Monday, January 27, 2014

Thoughts on 40

I turned 40 last week.

It's all a game of numbers, my friends told me. Mind games. You're only as young as you feel, and age is just that - a number.

Easy enough to say, even for myself. Not so easy to re-tune the mental track that's been saying, for over a year, 'You're 40, you're old, and you're destined to be alone and never doing anything significant for the rest of your useless life.'

I don't look 40, or so I've been told. I can still pass for a student when I'm up at university teaching, especially when there's a group photo, and if I don't smile too close to the camera. Too many crows' feet at the side of the eyes. Too many smile lines on the face. I'm in better shape than I was in my 20s, or at least I try to be, and I think that my judgement's improved over time. Oh, and my disposition - at least I have a modicum of patience now where I used to have absolutely None At All.

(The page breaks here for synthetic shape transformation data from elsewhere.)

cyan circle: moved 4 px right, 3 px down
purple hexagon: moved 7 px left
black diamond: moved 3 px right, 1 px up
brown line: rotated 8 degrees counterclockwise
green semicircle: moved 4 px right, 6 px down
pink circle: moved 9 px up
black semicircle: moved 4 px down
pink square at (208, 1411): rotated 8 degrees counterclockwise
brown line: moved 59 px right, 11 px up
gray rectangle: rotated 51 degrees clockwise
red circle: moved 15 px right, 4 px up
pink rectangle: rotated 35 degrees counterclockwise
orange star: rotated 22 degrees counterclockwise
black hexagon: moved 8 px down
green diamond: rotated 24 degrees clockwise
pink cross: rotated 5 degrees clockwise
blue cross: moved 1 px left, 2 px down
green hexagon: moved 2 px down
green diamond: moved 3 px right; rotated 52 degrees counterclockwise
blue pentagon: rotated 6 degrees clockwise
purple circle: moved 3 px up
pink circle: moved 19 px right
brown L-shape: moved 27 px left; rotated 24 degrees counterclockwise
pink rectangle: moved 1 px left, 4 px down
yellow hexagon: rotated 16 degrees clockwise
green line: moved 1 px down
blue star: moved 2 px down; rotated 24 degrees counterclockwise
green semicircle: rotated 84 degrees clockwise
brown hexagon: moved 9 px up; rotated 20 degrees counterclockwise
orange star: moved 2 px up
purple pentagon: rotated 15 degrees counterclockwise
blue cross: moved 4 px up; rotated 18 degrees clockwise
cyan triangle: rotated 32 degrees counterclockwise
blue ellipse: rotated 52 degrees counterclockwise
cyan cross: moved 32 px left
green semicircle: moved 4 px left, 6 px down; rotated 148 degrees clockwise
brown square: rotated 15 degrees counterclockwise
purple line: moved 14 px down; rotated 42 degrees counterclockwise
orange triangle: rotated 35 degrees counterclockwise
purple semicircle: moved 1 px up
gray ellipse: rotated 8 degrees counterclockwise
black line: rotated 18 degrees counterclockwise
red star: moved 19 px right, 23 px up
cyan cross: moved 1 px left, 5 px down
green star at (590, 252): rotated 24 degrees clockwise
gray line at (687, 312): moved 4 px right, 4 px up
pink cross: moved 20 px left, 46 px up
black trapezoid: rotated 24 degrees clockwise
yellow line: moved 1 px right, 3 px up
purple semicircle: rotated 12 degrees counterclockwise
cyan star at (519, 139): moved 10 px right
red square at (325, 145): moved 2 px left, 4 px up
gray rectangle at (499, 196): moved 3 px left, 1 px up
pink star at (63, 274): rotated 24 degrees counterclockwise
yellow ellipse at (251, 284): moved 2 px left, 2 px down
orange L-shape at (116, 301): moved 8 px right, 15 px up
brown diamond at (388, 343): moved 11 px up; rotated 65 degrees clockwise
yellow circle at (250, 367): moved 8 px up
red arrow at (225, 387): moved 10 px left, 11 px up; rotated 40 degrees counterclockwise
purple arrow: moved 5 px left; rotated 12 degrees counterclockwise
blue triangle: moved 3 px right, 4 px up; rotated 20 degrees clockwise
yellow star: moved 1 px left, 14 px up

40, Asian, single. Weddings are difficult things at any time, Asian weddings can be a bit harrowing but thank God for relatives who've learned not to ask me the million dollar question about When I'm Getting Married Next, especially during my brother's wedding last year.

I can't honestly say I was expecting my fortieth decade to feel any different from the day before, or that I was looking forward to it, because I really wasn't. On both counts.

And then my friends happened. Took the entire day, blew it out of the water with so many wishes and thoughtful gestures. My choir mates armed with cheesecake and mille crepe cake and the happiest 4-part Happy Birthday in the world, surprising me and another choir mate who happens to have the same birthday. For about an hour after rehearsals, there was crazy and food and photo-taking, and lots and lots of laughter.

Love happened, and my entire world changed because of it. My friends, my family, the people I care about most in my life, gave me the best birthday I've ever had. My students wrote me such beautiful messages, some whom I never even thought would remember, and slowly it's beginning to sink in - it's true, age really IS just a number. Where there's love, where there's purpose, you are never old. I have amazing friends, and I have amazing students who come out into the world to become equally amazing people. That counts for something. It's a start.

A few days ago someone asked me, How does the big 40 feel?

I told them, It feels fantastic. Because it does.

This year I've stopped thinking about what I want to achieve in life, now that I'm into my 40s. Instead, this is the year I think about what I want to leave behind - the legacies to my friends, family, students. Because I can achieve everything I want to, but if none of that impacts any lives for the better, then what's the point?

I had the privilege of meeting up with two former students, who are now in university. I taught them in high school five years ago. Five years! Where does the time go? They are both beautiful young women who are doing so well in their studies, and still making time for their musical passion, and I am so proud of them. What gave me pause was that during the conversation, both of them talked about old times, and what they remembered wasn't the big things like winning competitions, or the lack of. They talked about the little things - me staying behind to give feedback to one of them and teaching them how to breathe properly when singing. How I'd stand at the back of the classroom to try and get them to use vocal support to sing louder. How I'd use crazy illustrations like the cicak on the conductor's forehead to help them focus sound.

I came away from the conversation humbled beyond belief. What matters isn't the big things, although those do have their place - it's the small details that you think are throwaway, that people remember. These girls remembered random acts of kindness, things so mundane I take them for granted as part of my work. But to them, right then, it was everything and more.

Legacy. From now on, it's all about legacy. Because life is short, and what you leave behind is often far more important than all the biggest projects you've achieved.